WHAT IS BEING ASKED -
An exact copy of every entry is needed, with the images left out.

··· PROVIDED INFORMATION

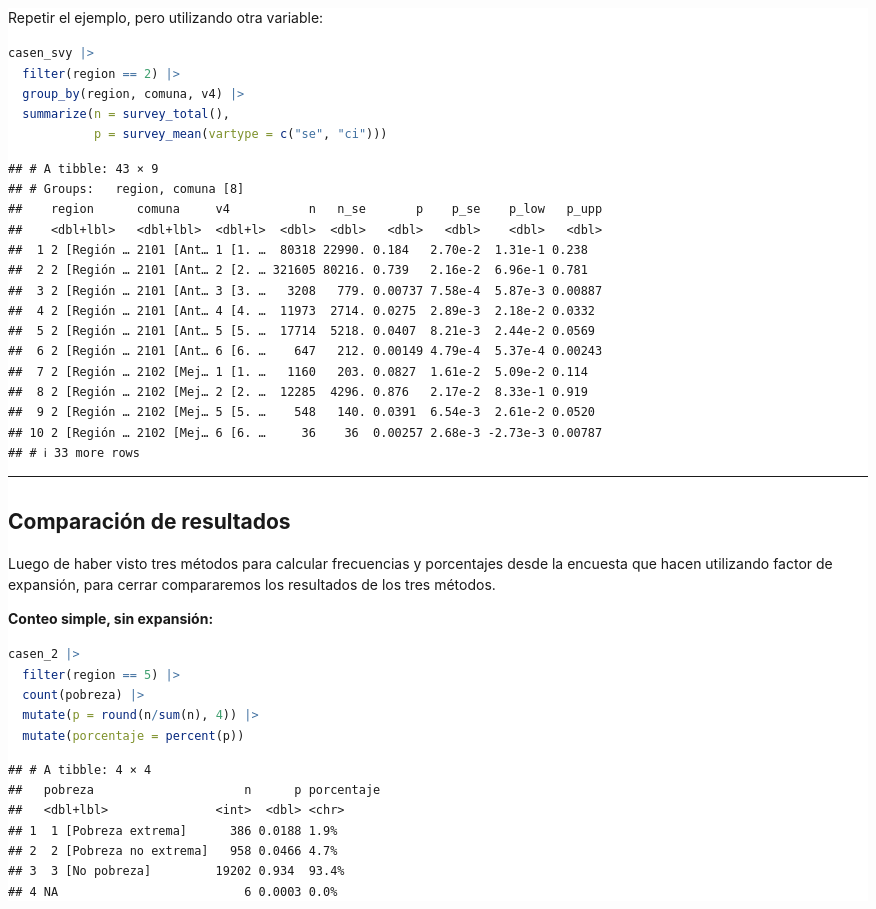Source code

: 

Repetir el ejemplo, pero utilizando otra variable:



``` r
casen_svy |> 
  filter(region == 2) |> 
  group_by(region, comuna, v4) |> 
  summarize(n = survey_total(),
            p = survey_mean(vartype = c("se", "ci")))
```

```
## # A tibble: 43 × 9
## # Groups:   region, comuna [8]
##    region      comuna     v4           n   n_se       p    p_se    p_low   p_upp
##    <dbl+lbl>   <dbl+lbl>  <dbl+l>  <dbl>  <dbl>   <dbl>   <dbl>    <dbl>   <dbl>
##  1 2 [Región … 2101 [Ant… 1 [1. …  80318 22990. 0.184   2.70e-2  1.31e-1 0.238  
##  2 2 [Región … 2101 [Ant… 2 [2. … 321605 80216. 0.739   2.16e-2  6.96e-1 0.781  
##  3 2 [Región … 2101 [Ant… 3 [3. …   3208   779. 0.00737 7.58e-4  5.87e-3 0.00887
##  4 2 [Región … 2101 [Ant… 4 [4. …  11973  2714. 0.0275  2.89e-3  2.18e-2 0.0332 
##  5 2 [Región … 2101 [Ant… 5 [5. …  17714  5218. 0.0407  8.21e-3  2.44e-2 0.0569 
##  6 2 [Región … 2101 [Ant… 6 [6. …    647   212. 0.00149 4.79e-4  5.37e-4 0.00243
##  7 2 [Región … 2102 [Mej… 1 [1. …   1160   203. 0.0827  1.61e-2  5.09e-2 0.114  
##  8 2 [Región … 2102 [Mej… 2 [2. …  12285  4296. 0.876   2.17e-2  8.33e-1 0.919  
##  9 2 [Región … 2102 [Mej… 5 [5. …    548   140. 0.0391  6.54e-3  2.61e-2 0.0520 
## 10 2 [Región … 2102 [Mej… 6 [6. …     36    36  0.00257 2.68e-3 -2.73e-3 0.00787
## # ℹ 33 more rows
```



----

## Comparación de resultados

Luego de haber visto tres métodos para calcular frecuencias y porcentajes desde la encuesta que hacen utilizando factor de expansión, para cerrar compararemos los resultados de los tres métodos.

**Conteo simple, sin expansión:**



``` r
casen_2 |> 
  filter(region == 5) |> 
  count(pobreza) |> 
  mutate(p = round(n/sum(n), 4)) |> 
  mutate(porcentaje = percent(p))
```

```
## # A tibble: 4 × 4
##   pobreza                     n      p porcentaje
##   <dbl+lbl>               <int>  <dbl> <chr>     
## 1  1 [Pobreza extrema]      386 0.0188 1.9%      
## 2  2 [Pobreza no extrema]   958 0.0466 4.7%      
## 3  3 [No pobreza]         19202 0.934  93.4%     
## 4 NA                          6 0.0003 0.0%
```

······

SOLUTION TO THIS EXERCISE -
Source code

: 

Repetir el ejemplo, pero utilizando otra variable:



``` r
casen_svy |> 
  filter(region == 2) |> 
  group_by(region, comuna, v4) |> 
  summarize(n = survey_total(),
            p = survey_mean(vartype = c("se", "ci")))
```

```
## # A tibble: 43 × 9
## # Groups:   region, comuna [8]
##    region      comuna     v4           n   n_se       p    p_se    p_low   p_upp
##    <dbl+lbl>   <dbl+lbl>  <dbl+l>  <dbl>  <dbl>   <dbl>   <dbl>    <dbl>   <dbl>
##  1 2 [Región … 2101 [Ant… 1 [1. …  80318 22990. 0.184   2.70e-2  1.31e-1 0.238  
##  2 2 [Región … 2101 [Ant… 2 [2. … 321605 80216. 0.739   2.16e-2  6.96e-1 0.781  
##  3 2 [Región … 2101 [Ant… 3 [3. …   3208   779. 0.00737 7.58e-4  5.87e-3 0.00887
##  4 2 [Región … 2101 [Ant… 4 [4. …  11973  2714. 0.0275  2.89e-3  2.18e-2 0.0332 
##  5 2 [Región … 2101 [Ant… 5 [5. …  17714  5218. 0.0407  8.21e-3  2.44e-2 0.0569 
##  6 2 [Región … 2101 [Ant… 6 [6. …    647   212. 0.00149 4.79e-4  5.37e-4 0.00243
##  7 2 [Región … 2102 [Mej… 1 [1. …   1160   203. 0.0827  1.61e-2  5.09e-2 0.114  
##  8 2 [Región … 2102 [Mej… 2 [2. …  12285  4296. 0.876   2.17e-2  8.33e-1 0.919  
##  9 2 [Región … 2102 [Mej… 5 [5. …    548   140. 0.0391  6.54e-3  2.61e-2 0.0520 
## 10 2 [Región … 2102 [Mej… 6 [6. …     36    36  0.00257 2.68e-3 -2.73e-3 0.00787
## # ℹ 33 more rows
```



----

## Comparación de resultados

Luego de haber visto tres métodos para calcular frecuencias y porcentajes desde la encuesta que hacen utilizando factor de expansión, para cerrar compararemos los resultados de los tres métodos.

**Conteo simple, sin expansión:**



``` r
casen_2 |> 
  filter(region == 5) |> 
  count(pobreza) |> 
  mutate(p = round(n/sum(n), 4)) |> 
  mutate(porcentaje = percent(p))
```

```
## # A tibble: 4 × 4
##   pobreza                     n      p porcentaje
##   <dbl+lbl>               <int>  <dbl> <chr>     
## 1  1 [Pobreza extrema]      386 0.0188 1.9%      
## 2  2 [Pobreza no extrema]   958 0.0466 4.7%      
## 3  3 [No pobreza]         19202 0.934  93.4%     
## 4 NA                          6 0.0003 0.0%
```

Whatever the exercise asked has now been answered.